Task goal:
Reproduce the material below, swapping "common name" for "vernacular name" wherever it occurs and leaving everything else as it is.

— Start Excerpted data —

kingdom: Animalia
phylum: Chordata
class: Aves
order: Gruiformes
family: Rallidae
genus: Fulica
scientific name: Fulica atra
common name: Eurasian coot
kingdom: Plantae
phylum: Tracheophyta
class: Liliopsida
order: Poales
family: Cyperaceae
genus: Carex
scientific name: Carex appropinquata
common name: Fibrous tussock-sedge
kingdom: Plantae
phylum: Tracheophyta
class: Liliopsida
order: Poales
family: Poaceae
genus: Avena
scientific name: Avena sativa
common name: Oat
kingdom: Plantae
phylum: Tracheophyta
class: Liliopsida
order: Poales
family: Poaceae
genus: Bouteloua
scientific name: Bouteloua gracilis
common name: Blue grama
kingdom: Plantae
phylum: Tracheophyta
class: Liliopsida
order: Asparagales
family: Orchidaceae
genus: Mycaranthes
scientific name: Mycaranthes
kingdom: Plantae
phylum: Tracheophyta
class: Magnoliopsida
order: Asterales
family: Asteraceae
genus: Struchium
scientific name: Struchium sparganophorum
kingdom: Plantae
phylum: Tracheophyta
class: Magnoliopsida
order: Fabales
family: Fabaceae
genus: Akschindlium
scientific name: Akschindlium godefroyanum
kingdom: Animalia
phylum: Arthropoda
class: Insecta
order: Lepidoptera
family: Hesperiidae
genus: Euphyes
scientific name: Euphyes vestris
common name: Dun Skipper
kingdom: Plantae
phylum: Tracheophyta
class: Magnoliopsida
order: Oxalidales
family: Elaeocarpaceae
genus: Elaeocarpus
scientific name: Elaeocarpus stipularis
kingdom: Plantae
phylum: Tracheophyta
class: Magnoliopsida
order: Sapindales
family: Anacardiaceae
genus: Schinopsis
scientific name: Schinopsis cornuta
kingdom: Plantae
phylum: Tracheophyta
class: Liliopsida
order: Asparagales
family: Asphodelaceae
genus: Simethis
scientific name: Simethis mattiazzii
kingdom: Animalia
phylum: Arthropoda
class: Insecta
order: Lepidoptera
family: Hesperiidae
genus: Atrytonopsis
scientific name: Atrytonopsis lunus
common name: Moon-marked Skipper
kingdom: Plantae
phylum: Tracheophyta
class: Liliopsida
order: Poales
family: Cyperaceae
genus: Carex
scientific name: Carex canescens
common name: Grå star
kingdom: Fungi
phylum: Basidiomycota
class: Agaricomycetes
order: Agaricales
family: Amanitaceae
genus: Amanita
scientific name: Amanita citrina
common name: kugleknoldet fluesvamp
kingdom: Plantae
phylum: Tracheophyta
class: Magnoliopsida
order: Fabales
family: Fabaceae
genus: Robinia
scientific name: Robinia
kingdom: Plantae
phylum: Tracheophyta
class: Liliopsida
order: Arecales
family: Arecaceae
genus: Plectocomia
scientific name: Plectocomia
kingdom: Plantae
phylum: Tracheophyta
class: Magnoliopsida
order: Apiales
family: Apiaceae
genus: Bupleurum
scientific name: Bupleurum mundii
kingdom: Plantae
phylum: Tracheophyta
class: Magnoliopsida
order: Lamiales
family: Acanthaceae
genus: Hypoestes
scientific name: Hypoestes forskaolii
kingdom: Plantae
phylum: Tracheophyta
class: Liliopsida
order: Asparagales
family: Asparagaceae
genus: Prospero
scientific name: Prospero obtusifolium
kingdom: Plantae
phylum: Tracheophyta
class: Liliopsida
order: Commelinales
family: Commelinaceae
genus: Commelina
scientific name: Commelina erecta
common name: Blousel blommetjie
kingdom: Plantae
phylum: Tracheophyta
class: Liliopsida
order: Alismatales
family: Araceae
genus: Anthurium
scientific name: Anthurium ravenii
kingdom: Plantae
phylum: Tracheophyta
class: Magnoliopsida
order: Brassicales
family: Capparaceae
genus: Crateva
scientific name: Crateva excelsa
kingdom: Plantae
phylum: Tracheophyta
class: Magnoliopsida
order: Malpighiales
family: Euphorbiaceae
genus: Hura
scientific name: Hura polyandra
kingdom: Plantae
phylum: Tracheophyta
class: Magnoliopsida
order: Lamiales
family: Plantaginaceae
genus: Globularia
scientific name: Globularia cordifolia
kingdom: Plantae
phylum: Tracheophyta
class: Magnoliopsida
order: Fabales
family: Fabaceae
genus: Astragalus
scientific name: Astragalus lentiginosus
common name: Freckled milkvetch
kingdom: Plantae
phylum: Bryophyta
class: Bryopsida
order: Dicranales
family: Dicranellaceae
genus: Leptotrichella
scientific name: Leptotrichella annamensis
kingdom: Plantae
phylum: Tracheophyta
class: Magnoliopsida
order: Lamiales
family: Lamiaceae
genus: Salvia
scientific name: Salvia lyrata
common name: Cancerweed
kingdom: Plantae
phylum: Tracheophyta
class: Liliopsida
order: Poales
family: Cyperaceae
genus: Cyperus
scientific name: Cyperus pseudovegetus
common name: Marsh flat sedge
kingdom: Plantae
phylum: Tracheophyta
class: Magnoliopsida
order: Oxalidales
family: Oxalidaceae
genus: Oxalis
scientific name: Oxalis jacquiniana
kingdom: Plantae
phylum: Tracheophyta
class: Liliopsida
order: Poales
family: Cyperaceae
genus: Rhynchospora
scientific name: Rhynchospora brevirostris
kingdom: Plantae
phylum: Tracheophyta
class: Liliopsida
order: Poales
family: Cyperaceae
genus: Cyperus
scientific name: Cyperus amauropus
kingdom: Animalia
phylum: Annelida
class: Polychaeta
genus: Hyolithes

— End Excerpted data —

Output:
kingdom: Animalia
phylum: Chordata
class: Aves
order: Gruiformes
family: Rallidae
genus: Fulica
scientific name: Fulica atra
vernacular name: Eurasian coot
kingdom: Plantae
phylum: Tracheophyta
class: Liliopsida
order: Poales
family: Cyperaceae
genus: Carex
scientific name: Carex appropinquata
vernacular name: Fibrous tussock-sedge
kingdom: Plantae
phylum: Tracheophyta
class: Liliopsida
order: Poales
family: Poaceae
genus: Avena
scientific name: Avena sativa
vernacular name: Oat
kingdom: Plantae
phylum: Tracheophyta
class: Liliopsida
order: Poales
family: Poaceae
genus: Bouteloua
scientific name: Bouteloua gracilis
vernacular name: Blue grama
kingdom: Plantae
phylum: Tracheophyta
class: Liliopsida
order: Asparagales
family: Orchidaceae
genus: Mycaranthes
scientific name: Mycaranthes
kingdom: Plantae
phylum: Tracheophyta
class: Magnoliopsida
order: Asterales
family: Asteraceae
genus: Struchium
scientific name: Struchium sparganophorum
kingdom: Plantae
phylum: Tracheophyta
class: Magnoliopsida
order: Fabales
family: Fabaceae
genus: Akschindlium
scientific name: Akschindlium godefroyanum
kingdom: Animalia
phylum: Arthropoda
class: Insecta
order: Lepidoptera
family: Hesperiidae
genus: Euphyes
scientific name: Euphyes vestris
vernacular name: Dun Skipper
kingdom: Plantae
phylum: Tracheophyta
class: Magnoliopsida
order: Oxalidales
family: Elaeocarpaceae
genus: Elaeocarpus
scientific name: Elaeocarpus stipularis
kingdom: Plantae
phylum: Tracheophyta
class: Magnoliopsida
order: Sapindales
family: Anacardiaceae
genus: Schinopsis
scientific name: Schinopsis cornuta
kingdom: Plantae
phylum: Tracheophyta
class: Liliopsida
order: Asparagales
family: Asphodelaceae
genus: Simethis
scientific name: Simethis mattiazzii
kingdom: Animalia
phylum: Arthropoda
class: Insecta
order: Lepidoptera
family: Hesperiidae
genus: Atrytonopsis
scientific name: Atrytonopsis lunus
vernacular name: Moon-marked Skipper
kingdom: Plantae
phylum: Tracheophyta
class: Liliopsida
order: Poales
family: Cyperaceae
genus: Carex
scientific name: Carex canescens
vernacular name: Grå star
kingdom: Fungi
phylum: Basidiomycota
class: Agaricomycetes
order: Agaricales
family: Amanitaceae
genus: Amanita
scientific name: Amanita citrina
vernacular name: kugleknoldet fluesvamp
kingdom: Plantae
phylum: Tracheophyta
class: Magnoliopsida
order: Fabales
family: Fabaceae
genus: Robinia
scientific name: Robinia
kingdom: Plantae
phylum: Tracheophyta
class: Liliopsida
order: Arecales
family: Arecaceae
genus: Plectocomia
scientific name: Plectocomia
kingdom: Plantae
phylum: Tracheophyta
class: Magnoliopsida
order: Apiales
family: Apiaceae
genus: Bupleurum
scientific name: Bupleurum mundii
kingdom: Plantae
phylum: Tracheophyta
class: Magnoliopsida
order: Lamiales
family: Acanthaceae
genus: Hypoestes
scientific name: Hypoestes forskaolii
kingdom: Plantae
phylum: Tracheophyta
class: Liliopsida
order: Asparagales
family: Asparagaceae
genus: Prospero
scientific name: Prospero obtusifolium
kingdom: Plantae
phylum: Tracheophyta
class: Liliopsida
order: Commelinales
family: Commelinaceae
genus: Commelina
scientific name: Commelina erecta
vernacular name: Blousel blommetjie
kingdom: Plantae
phylum: Tracheophyta
class: Liliopsida
order: Alismatales
family: Araceae
genus: Anthurium
scientific name: Anthurium ravenii
kingdom: Plantae
phylum: Tracheophyta
class: Magnoliopsida
order: Brassicales
family: Capparaceae
genus: Crateva
scientific name: Crateva excelsa
kingdom: Plantae
phylum: Tracheophyta
class: Magnoliopsida
order: Malpighiales
family: Euphorbiaceae
genus: Hura
scientific name: Hura polyandra
kingdom: Plantae
phylum: Tracheophyta
class: Magnoliopsida
order: Lamiales
family: Plantaginaceae
genus: Globularia
scientific name: Globularia cordifolia
kingdom: Plantae
phylum: Tracheophyta
class: Magnoliopsida
order: Fabales
family: Fabaceae
genus: Astragalus
scientific name: Astragalus lentiginosus
vernacular name: Freckled milkvetch
kingdom: Plantae
phylum: Bryophyta
class: Bryopsida
order: Dicranales
family: Dicranellaceae
genus: Leptotrichella
scientific name: Leptotrichella annamensis
kingdom: Plantae
phylum: Tracheophyta
class: Magnoliopsida
order: Lamiales
family: Lamiaceae
genus: Salvia
scientific name: Salvia lyrata
vernacular name: Cancerweed
kingdom: Plantae
phylum: Tracheophyta
class: Liliopsida
order: Poales
family: Cyperaceae
genus: Cyperus
scientific name: Cyperus pseudovegetus
vernacular name: Marsh flat sedge
kingdom: Plantae
phylum: Tracheophyta
class: Magnoliopsida
order: Oxalidales
family: Oxalidaceae
genus: Oxalis
scientific name: Oxalis jacquiniana
kingdom: Plantae
phylum: Tracheophyta
class: Liliopsida
order: Poales
family: Cyperaceae
genus: Rhynchospora
scientific name: Rhynchospora brevirostris
kingdom: Plantae
phylum: Tracheophyta
class: Liliopsida
order: Poales
family: Cyperaceae
genus: Cyperus
scientific name: Cyperus amauropus
kingdom: Animalia
phylum: Annelida
class: Polychaeta
genus: Hyolithes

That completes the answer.